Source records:
----------

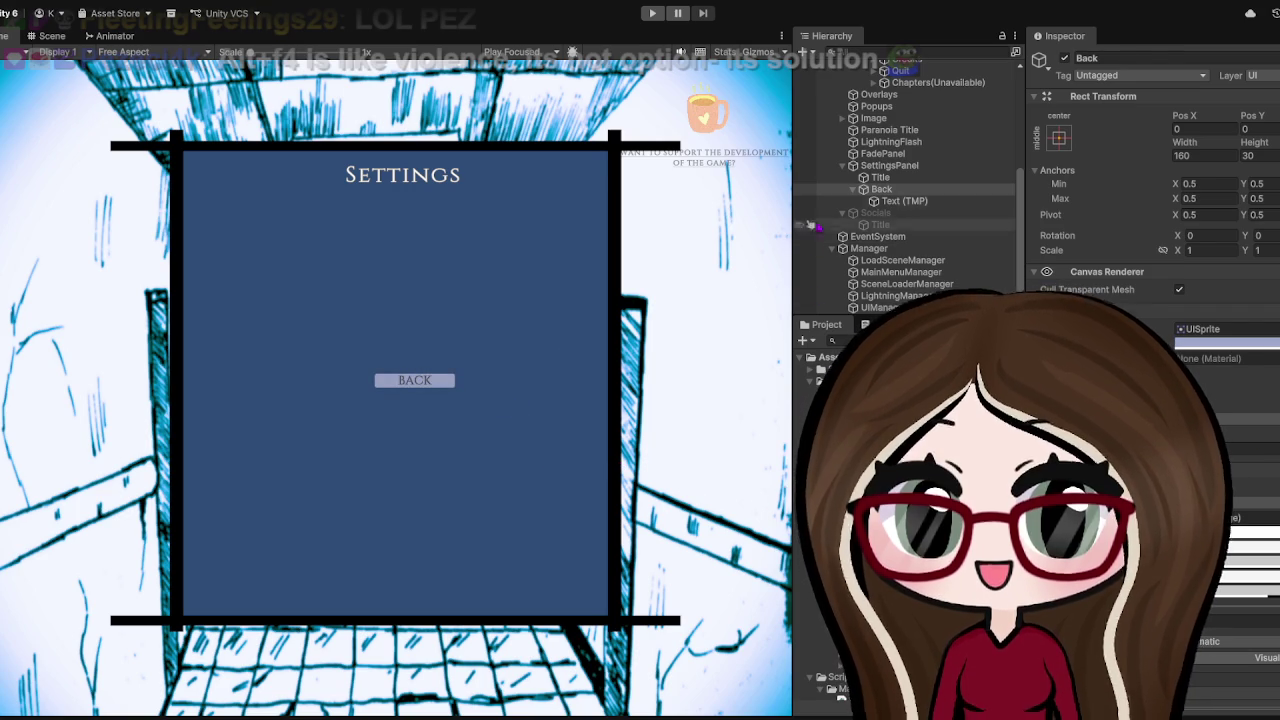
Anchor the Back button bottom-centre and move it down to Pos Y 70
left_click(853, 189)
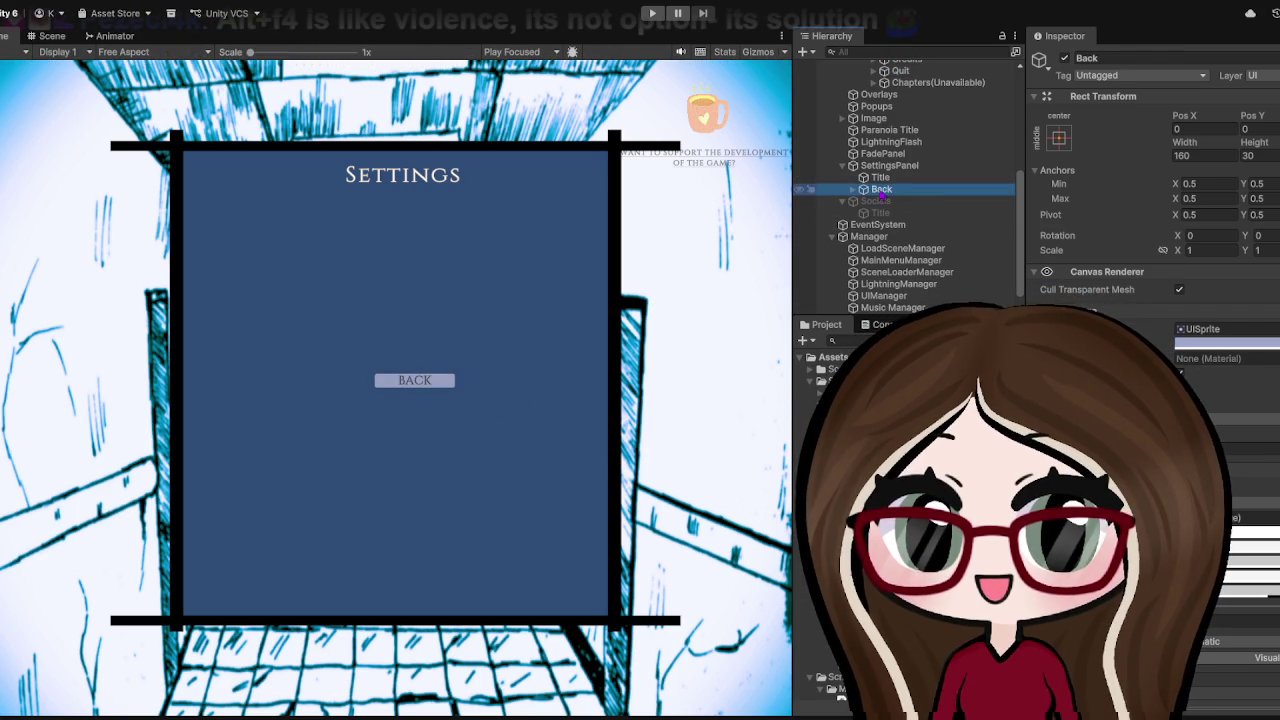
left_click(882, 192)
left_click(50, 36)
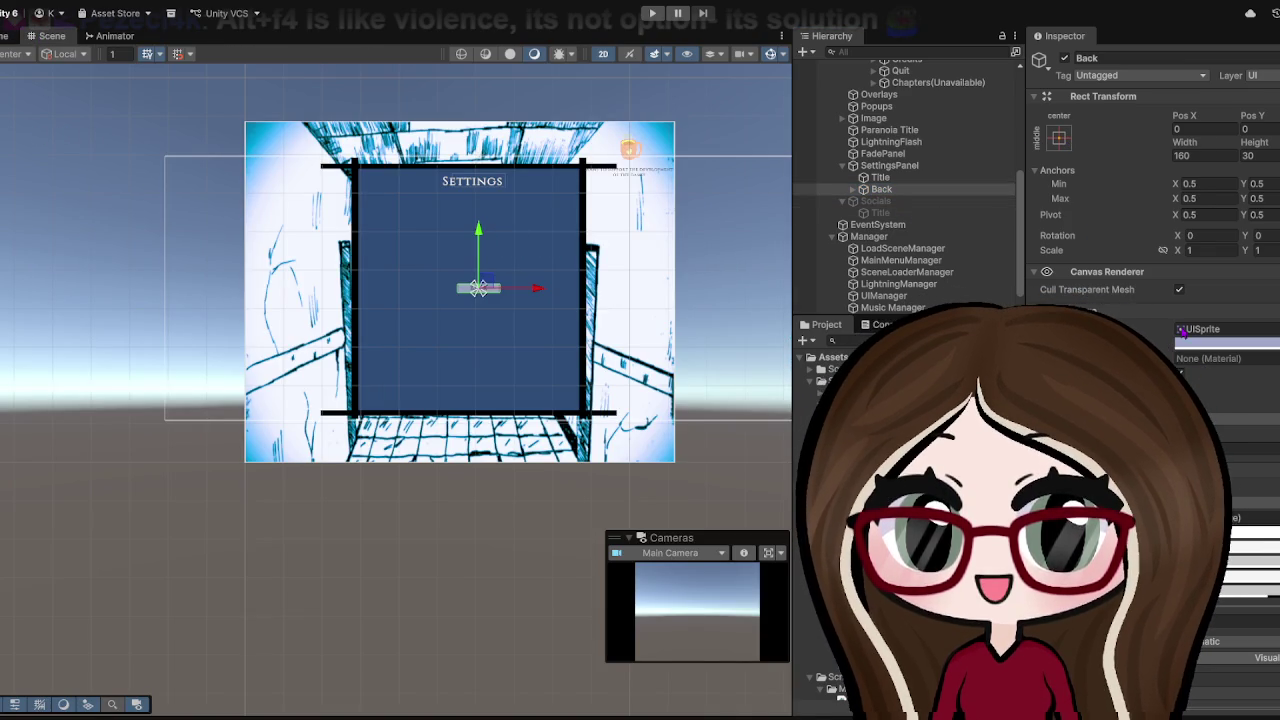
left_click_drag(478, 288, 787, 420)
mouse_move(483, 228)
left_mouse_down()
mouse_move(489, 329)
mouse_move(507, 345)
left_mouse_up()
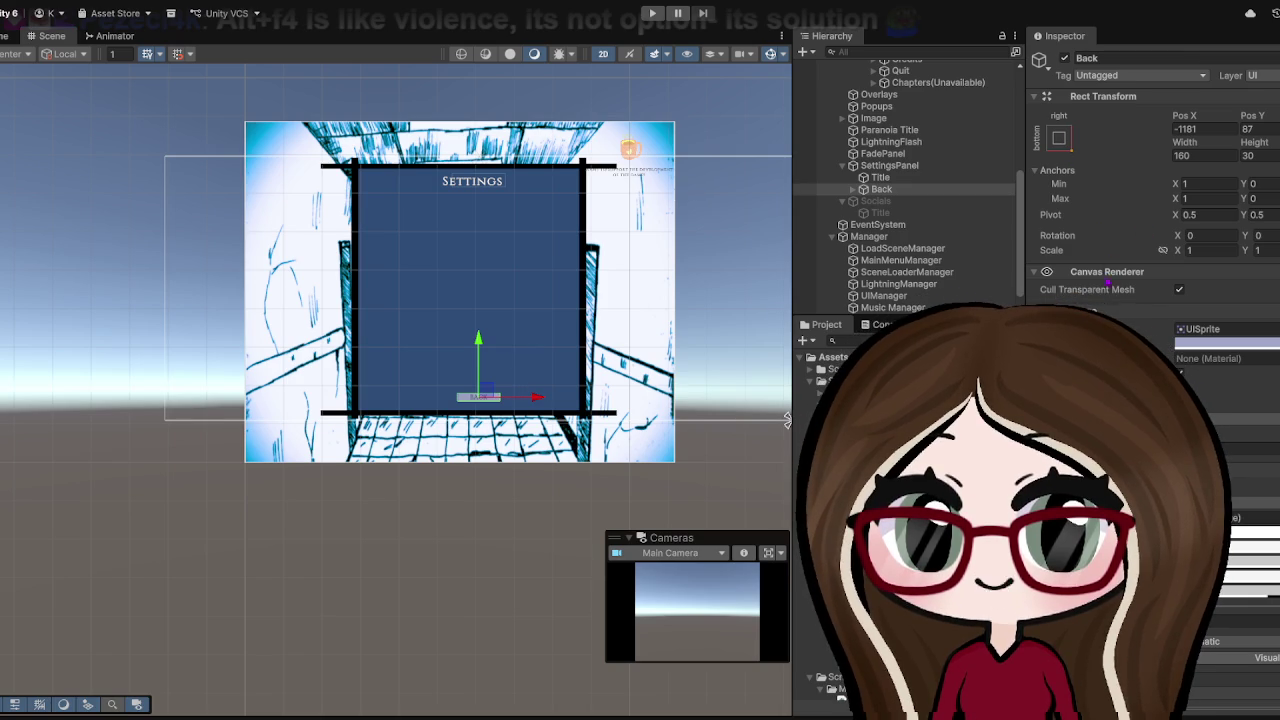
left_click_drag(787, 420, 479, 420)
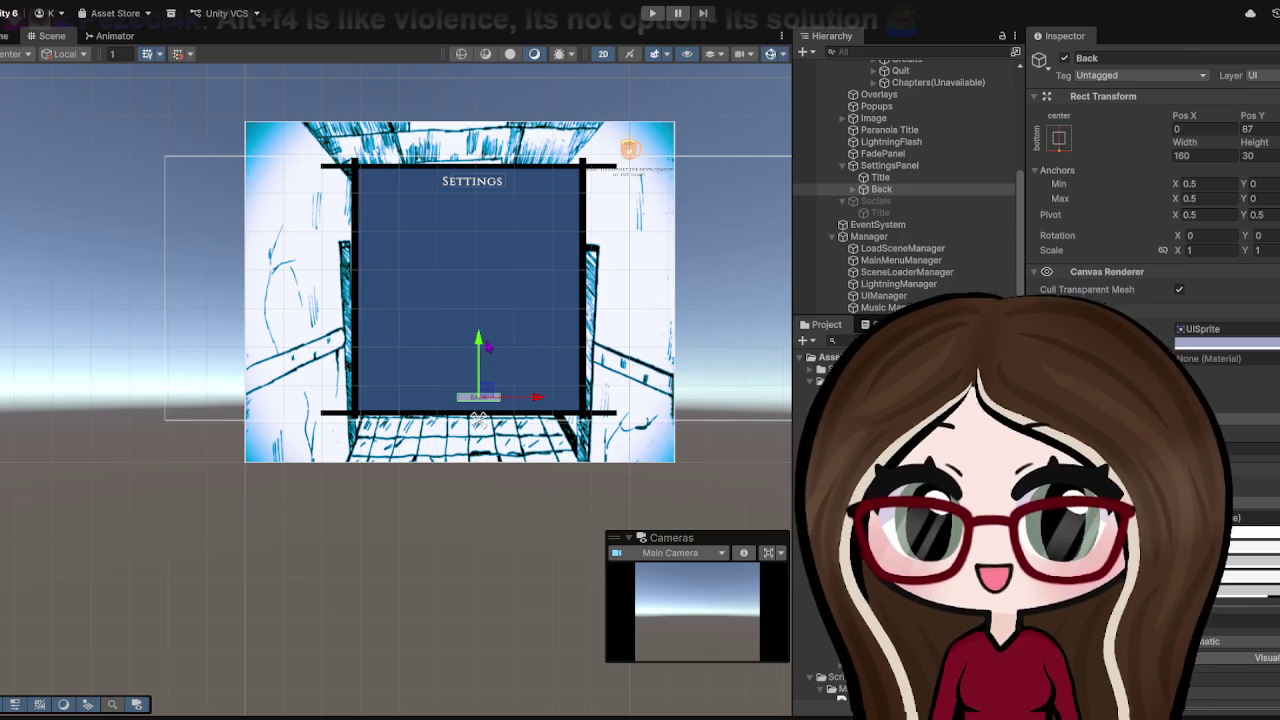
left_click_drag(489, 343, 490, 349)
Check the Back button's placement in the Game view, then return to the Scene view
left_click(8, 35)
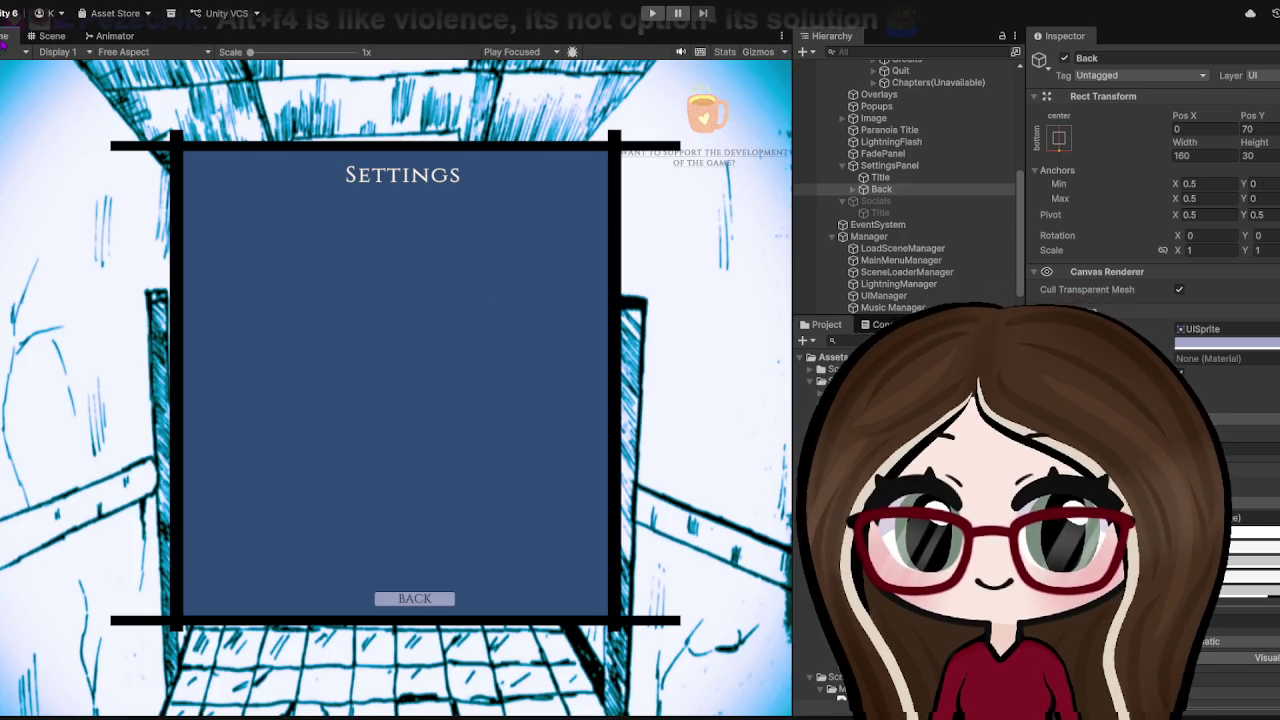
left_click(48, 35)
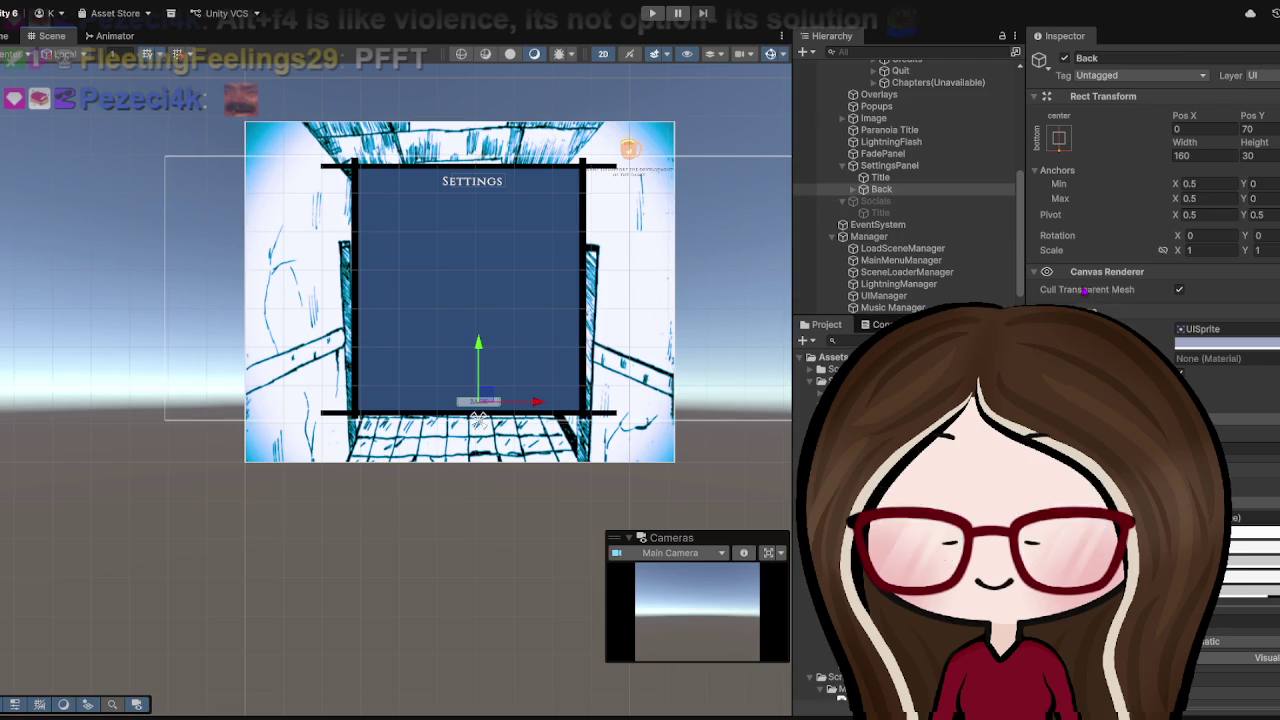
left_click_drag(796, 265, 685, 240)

----------

Could you transcribe all of the data exactly, keeping every picture out of the copy?

Anchor the Back button bottom-centre and move it down to Pos Y 70
left_click(853, 189)
left_click(882, 192)
left_click(50, 36)
left_click_drag(478, 288, 787, 420)
mouse_move(483, 228)
left_mouse_down()
mouse_move(489, 329)
mouse_move(507, 345)
left_mouse_up()
left_click_drag(787, 420, 479, 420)
left_click_drag(489, 343, 490, 349)
Check the Back button's placement in the Game view, then return to the Scene view
left_click(8, 35)
left_click(48, 35)
left_click_drag(796, 265, 685, 240)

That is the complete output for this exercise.